88In this work, a numerical analysis of a Newtonian nanofluid around a horizontal cylindrical vessel in the presence of a magnetic field was conducted. In addition, the effect of nanofluid interstitial fluid velocity, tissue heat absorption coefficient, heat radiation, and heat transfer within tumour tissue was explored. A system of partial differential equations (PDEs) was designed to mimic fluid movement, NP transport, and heat transfer in the interstitial space. The mathematical model was closed with appropriate boundary conditions to determine the heat and mass flux across tissue boundaries. The system of PDEs was transformed into a system of ODEs using similarity transformations, which was solved numerically by MATLAB.
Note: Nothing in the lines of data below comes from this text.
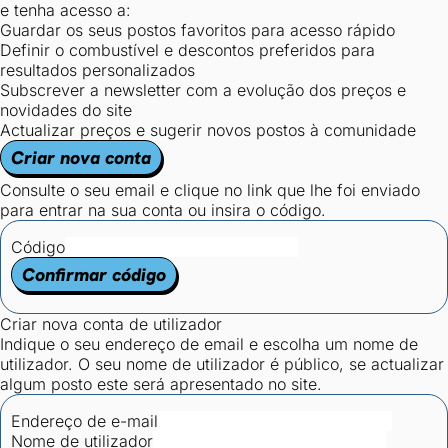
e tenha acesso a:
Guardar os seus postos favoritos para acesso rápido
Definir o combustível e descontos preferidos para
resultados personalizados
Subscrever a newsletter com a evolução dos preços e
novidades do site
Actualizar preços e sugerir novos postos à comunidade
Criar nova conta
Consulte o seu email e clique no link que lhe foi enviado
para entrar na sua conta ou insira o código.
Código
Confirmar código
Criar nova conta de utilizador
Indique o seu endereço de email e escolha um nome de
utilizador. O seu nome de utilizador é público, se actualizar
algum posto este será apresentado no site.
Endereço de e-mail
Nome de utilizador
The results showed that the maximum value of the velocity of the interstitial fluid is at the wall of the blood vessel, which decreased across the tumour, and the velocity of the interstitial fluid was inversely proportional to the temperature of the fluid. An increase in the mass flux coefficient \({K}^{*}\) lead to a near-homogeneous accumulation of NPs within the tumour. In addition, an increase in the heat transfer coefficient \({Q}_{H}^{*}\) enhanced the delivery of NPs to deep tissues, and an increase in the coefficient of Brownian motion \({N}_{b}\) lead to a decrease in the thickness of the boundary layer of fluid that resisted the NP transport in the tumour, increasing the temperature of the interstitial fluid adjacent to the blood vessels. Furthermore, increasing the value of the thermal displacement coefficient \({N}_{t}\) and the thermal radiation coefficient \({R}_{d}\) lead to an increase in the concentration of NPs in the interstitial tissue. The NPs spread throughout the tumour and raised the temperature of the tumour as the heat absorption \(\lambda\) was increased.

According to this study, the ability of NPs to absorb heat in tissue impacts the efficacy of thermal treatment for treating tumours. In the future work this study should be generalised to incorporate NP removal from the blood circulation in the body caused by the immune system, which requires extending this model using transient concentration and heat equations.